格好いいなぁ……美辞麗句を並べるより単純な感情が先走る。
初めて会った時から、センパイは俺のアイドルで。思春期の閉塞感で荒れていた心を癒してくれた。
テレビに映るどんなアイドルよりセンパイは輝いて――その煌めきは時が過ぎ去った今でも詳細に夢で再生される。

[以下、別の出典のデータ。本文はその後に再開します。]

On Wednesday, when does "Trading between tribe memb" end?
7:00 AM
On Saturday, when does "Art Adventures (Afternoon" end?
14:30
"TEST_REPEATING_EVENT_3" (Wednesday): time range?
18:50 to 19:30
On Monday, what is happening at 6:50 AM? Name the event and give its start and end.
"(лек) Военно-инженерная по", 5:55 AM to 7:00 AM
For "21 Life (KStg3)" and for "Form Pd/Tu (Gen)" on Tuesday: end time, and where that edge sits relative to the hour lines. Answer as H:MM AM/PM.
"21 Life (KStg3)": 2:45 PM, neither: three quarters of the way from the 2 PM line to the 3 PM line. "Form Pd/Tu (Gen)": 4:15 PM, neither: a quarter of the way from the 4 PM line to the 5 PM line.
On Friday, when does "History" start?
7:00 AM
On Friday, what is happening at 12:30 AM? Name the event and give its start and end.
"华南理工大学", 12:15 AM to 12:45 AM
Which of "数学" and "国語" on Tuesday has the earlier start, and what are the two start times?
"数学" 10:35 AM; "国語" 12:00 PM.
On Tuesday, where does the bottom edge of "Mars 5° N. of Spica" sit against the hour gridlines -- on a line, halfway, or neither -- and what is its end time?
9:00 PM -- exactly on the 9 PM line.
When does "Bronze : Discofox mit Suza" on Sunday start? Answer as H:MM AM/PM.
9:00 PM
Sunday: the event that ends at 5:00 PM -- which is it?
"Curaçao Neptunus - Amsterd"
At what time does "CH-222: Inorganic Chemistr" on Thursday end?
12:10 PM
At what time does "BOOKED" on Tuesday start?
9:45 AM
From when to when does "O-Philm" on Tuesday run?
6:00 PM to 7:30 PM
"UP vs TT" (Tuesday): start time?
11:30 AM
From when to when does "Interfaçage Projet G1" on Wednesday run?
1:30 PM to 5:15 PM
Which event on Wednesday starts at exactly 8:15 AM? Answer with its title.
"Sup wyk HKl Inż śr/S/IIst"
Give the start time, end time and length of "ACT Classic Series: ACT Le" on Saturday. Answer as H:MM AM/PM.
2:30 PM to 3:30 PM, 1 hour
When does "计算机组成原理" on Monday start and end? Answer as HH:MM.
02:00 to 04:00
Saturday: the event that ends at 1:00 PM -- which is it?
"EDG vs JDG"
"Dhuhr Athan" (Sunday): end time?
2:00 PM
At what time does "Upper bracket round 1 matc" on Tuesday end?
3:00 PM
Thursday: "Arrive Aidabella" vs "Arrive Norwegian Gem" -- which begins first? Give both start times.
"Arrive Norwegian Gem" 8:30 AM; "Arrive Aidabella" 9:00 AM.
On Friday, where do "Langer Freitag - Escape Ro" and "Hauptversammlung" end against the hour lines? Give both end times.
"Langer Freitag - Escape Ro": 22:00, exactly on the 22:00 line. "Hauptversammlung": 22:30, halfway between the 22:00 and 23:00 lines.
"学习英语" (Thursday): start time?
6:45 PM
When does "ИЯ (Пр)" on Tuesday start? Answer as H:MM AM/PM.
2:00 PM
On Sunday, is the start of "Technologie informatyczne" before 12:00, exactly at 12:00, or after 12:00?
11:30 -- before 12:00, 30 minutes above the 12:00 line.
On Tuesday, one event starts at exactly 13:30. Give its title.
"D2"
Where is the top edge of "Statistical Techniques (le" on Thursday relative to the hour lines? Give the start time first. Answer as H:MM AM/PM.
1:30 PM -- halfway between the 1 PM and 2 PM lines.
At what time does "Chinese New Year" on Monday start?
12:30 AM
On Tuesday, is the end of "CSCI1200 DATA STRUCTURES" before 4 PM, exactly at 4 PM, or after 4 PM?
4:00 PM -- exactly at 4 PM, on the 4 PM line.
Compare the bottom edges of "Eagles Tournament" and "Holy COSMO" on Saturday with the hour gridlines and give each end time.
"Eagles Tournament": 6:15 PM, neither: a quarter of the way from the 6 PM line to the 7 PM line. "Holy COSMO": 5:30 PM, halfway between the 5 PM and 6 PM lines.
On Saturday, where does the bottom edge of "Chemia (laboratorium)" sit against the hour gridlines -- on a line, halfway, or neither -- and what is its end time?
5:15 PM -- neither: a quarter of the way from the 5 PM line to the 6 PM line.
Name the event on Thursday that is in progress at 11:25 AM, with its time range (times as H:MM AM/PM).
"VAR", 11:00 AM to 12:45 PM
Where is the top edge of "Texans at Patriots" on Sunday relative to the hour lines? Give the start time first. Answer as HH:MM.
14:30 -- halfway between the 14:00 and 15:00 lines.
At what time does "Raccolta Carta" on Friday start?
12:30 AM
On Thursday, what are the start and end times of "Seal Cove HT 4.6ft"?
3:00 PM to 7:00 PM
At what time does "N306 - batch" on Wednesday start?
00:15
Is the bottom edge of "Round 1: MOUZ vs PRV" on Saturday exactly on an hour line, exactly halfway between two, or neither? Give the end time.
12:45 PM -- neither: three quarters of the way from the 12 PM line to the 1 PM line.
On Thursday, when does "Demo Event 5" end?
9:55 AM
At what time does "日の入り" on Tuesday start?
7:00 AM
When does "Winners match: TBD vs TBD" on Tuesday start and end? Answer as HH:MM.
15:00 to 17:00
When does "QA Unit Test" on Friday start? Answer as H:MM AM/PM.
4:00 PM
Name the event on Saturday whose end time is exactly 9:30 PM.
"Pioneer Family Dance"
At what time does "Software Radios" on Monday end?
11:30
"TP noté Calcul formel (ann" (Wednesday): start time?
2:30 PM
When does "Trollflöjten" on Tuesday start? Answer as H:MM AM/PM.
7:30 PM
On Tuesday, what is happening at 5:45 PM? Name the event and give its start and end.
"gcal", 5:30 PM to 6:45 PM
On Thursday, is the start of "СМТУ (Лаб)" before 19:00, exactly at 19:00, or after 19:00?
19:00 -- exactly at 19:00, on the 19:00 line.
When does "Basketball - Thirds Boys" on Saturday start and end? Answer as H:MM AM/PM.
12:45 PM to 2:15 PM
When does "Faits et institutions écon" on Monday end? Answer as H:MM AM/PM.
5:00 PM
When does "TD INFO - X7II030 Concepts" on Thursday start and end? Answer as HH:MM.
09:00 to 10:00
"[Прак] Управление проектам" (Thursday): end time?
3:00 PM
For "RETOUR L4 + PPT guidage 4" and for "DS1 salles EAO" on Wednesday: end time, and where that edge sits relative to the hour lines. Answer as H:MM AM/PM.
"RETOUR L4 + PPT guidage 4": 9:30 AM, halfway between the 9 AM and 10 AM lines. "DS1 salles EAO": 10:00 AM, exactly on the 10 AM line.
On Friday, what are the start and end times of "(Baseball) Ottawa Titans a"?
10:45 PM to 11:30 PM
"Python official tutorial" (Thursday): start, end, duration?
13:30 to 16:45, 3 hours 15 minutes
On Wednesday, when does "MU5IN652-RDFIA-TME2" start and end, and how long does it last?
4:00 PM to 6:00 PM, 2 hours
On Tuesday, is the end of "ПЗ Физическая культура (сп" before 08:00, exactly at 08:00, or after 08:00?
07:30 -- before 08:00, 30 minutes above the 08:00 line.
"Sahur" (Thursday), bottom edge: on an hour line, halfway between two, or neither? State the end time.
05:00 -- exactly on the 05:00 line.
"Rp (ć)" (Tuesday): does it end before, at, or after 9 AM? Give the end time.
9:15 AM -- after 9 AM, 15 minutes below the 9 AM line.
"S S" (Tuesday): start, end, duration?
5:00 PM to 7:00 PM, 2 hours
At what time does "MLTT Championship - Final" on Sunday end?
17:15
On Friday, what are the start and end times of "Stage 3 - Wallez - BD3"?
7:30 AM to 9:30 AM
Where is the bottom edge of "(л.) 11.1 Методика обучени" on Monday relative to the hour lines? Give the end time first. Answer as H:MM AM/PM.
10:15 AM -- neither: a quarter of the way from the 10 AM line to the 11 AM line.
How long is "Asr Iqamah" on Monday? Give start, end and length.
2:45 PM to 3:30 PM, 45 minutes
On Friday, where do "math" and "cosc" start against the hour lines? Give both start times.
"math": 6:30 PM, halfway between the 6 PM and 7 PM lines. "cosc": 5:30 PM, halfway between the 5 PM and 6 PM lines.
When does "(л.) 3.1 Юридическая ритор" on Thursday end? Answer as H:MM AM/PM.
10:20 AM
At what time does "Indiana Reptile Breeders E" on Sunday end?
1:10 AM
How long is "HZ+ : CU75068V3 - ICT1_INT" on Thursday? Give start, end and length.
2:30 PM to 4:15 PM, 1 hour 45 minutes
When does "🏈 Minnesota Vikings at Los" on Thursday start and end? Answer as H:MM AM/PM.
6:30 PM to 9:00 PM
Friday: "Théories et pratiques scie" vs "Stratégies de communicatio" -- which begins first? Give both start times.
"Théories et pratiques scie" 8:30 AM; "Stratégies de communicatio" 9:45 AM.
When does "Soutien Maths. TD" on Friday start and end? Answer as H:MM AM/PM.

センパイみたいになりたい、と思うほど身の程知らずじゃありません。
でも、センパイ。
俺だって少しは成長したと思います。センパイを少しはサポート出来るようになったと思います。
俺、頑張りますから。
いつか、どこかで、俺の頑張りを見てくださいね。
★★★★★★★★★★★★★★★★★★★★★★
酒の勢いで、ついつい国教の力を削いでしまった。
やべぇよ、やべぇよ。
やらかした影響の大きさに頭を悩ました俺は、
「『凶報は寝て待て』と言う諺があった気がする」
と、夢の世界に逃げることにした。
が、しかし。
「小生のマサオ様がぁぁぁぁ!! ぐぐがあああぁぁ!!」
北大路邸を断続的に震わせるクルッポーの慟哭の中、スヤスヤ眠れるほど俺の心臓は丈夫じゃなかった。
とりあえず、謝ろう。
アルコールを摂取したのはワザとじゃないし、情状酌量の余地はある……といいな。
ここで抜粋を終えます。